PROVIDED DATA >>
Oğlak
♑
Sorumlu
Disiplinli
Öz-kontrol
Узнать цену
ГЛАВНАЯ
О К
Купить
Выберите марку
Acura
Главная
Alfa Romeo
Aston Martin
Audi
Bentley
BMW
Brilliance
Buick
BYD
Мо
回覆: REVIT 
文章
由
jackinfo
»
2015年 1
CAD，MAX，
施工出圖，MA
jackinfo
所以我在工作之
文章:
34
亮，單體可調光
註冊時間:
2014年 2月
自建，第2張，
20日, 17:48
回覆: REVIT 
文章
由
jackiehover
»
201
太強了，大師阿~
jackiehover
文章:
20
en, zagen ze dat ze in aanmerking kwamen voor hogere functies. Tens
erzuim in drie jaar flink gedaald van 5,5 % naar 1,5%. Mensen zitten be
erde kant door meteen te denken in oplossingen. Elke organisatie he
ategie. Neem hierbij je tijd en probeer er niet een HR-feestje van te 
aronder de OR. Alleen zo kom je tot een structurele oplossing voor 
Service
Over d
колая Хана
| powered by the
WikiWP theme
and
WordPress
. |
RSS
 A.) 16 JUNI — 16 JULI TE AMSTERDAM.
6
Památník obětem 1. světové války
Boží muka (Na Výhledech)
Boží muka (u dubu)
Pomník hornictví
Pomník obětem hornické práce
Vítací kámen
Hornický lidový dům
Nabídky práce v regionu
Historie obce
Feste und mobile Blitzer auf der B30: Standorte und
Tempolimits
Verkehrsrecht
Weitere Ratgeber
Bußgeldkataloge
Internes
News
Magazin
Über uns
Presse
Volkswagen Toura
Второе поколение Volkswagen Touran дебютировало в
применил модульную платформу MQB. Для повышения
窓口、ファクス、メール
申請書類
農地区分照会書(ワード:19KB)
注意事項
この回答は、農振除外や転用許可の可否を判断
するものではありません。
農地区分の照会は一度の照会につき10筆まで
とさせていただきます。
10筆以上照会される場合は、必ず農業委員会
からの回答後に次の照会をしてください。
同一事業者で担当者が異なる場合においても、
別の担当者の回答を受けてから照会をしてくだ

PROBLEM DETAILS >>
Among the lines of the preceding data, which ones hold the word "Boží"? List them.

ANSWER AREA >>
Boží muka (Na Výhledech)
Boží muka (u dubu)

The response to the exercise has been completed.